Required action A: Check each statement against the column. For each one, answer yes or no and quote the words of the column that decide it. (i) The driver in Brest was 36 years old. (ii) The legal alcohol limit given is 2.08. (iii) The local bus company runs several vehicles.
Required action B: Return the passage of the column from "Now French police" to "can’t afford it.", copied word for word.

Extract provided:

-------------------------

Going to hospital does not always end in bonne santé

Going to hospital does not always end in bonne santé

Though, in all fairness to the lad, m’lud, it should be pointed out that he was stuck for a lift home and the local bus service is not all it might be. In fact, the company only has one pint-sized vehicle and that only seems to trundle around every second Wednesday or so in the dry season.

As it turned out, the poor boy couldn’t get the car to start, so he had to stagger along anyway, and with the car’s radio under his arm too, but having left his banana bag and all his papers in the front passenger seat. Er, don’t bother sending for Hercule Poirot, eh.

Then there was the 36-year-old Breton chap up before the beak in Brest on Friday. He’d been heavily on the pop, too – the chap, not the beak, silly – when he drove off in his girlfriend’s car. It was pouring down and the windscreen wipers didn’t work, either, so he couldn’t see too well. But he did just about make out that the lights had changed to green and when the car in front didn’t zip away as snappily as he’d have liked, he leant on the horn long and hard. Pity he didn’t notice the little blue light on its roof.

Now French police never have been noted for their ability to see the funny side of things and these two soon asked him to play the Breton bagpipes which revealed an alcohol level of 2.08 thingummies per whatsit, way above the 0.50 legal limit. And when asked to produce his licence, he had to confess that he didn’t have one because he’d never got round to taking his test. Well, it generally costs 1,000 euros or so to pass, what with the compulsory minimum 20 lessons and so on, and lots of people just can’t afford it.

-------------------------

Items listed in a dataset
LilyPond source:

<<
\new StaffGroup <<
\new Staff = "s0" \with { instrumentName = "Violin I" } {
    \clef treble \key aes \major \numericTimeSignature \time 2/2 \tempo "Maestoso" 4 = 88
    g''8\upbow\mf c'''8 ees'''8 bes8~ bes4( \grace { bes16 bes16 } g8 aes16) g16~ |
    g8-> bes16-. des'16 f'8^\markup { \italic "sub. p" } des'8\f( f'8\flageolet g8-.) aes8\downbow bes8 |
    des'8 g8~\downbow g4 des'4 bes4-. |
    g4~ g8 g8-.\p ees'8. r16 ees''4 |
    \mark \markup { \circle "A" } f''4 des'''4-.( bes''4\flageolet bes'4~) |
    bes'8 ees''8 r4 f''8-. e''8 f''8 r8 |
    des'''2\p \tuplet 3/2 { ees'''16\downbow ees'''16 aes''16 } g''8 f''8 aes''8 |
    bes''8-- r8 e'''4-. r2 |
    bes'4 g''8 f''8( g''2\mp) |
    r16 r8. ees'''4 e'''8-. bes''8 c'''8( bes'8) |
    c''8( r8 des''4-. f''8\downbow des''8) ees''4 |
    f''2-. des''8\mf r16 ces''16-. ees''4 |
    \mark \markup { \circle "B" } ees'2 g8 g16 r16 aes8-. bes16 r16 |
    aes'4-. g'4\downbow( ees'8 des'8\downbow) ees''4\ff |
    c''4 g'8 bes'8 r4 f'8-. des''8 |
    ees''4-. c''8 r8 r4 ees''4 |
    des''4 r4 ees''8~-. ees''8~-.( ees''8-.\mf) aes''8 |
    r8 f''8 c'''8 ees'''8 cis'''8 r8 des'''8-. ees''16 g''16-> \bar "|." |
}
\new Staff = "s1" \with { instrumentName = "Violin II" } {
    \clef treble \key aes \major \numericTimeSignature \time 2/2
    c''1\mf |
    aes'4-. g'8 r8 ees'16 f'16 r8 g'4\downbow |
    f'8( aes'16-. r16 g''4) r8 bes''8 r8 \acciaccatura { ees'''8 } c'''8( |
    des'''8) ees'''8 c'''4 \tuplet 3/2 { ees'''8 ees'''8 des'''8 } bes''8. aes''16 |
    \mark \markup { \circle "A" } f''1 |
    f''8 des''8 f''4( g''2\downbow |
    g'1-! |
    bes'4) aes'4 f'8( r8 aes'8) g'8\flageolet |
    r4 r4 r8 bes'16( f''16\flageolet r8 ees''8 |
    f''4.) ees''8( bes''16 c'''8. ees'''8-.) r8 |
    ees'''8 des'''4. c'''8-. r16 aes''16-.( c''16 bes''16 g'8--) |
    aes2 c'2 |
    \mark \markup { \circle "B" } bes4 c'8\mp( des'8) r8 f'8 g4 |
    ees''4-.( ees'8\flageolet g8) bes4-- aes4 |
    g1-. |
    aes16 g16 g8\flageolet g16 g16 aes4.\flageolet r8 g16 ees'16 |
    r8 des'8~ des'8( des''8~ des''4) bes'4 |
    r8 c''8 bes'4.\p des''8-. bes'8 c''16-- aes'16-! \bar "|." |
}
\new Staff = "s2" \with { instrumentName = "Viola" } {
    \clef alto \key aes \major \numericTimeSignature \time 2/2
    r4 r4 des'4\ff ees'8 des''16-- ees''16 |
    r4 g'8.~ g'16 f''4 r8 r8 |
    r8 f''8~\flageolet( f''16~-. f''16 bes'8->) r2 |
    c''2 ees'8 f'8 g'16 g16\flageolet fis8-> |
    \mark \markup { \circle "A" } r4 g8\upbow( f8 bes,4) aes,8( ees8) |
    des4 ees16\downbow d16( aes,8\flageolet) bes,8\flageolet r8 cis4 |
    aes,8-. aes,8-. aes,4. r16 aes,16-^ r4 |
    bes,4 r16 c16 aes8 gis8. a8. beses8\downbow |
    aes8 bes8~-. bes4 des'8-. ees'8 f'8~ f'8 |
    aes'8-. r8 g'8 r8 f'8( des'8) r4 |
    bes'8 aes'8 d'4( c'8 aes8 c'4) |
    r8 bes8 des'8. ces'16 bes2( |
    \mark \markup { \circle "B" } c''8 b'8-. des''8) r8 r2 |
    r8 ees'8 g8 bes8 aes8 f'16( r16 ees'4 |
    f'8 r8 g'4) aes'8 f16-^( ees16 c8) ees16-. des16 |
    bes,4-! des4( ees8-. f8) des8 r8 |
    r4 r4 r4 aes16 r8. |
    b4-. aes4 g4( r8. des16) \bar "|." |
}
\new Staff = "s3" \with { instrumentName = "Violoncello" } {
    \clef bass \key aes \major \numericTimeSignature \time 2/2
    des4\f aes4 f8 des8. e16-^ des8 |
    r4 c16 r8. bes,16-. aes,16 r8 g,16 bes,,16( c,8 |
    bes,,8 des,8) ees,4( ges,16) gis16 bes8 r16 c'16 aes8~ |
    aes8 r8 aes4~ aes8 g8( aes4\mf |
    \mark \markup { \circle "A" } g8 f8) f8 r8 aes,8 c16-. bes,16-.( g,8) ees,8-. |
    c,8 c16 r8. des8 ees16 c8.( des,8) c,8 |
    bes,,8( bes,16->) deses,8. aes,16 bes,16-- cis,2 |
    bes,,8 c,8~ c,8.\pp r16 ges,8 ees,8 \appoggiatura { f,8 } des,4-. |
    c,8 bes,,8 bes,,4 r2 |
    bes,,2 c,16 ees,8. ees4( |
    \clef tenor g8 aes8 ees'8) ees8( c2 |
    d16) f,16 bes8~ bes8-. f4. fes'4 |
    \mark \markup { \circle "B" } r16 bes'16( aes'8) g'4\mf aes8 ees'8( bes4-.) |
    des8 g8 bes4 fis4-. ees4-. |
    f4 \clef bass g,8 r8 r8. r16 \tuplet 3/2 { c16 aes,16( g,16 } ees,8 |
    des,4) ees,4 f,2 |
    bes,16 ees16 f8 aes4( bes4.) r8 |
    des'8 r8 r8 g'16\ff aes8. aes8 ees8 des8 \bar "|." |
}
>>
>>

-------------------------

Answer box A:
(i) Yes: "Then there was the 36-year-old Breton chap up before the beak in Brest on Friday."
(ii) No: "an alcohol level of 2.08 thingummies per whatsit, way above the 0.50 legal limit."
(iii) No: "the company only has one pint-sized vehicle"

Answer box B:
Now French police never have been noted for their ability to see the funny side of things and these two soon asked him to play the Breton bagpipes which revealed an alcohol level of 2.08 thingummies per whatsit, way above the 0.50 legal limit. And when asked to produce his licence, he had to confess that he didn’t have one because he’d never got round to taking his test. Well, it generally costs 1,000 euros or so to pass, what with the compulsory minimum 20 lessons and so on, and lots of people just can’t afford it.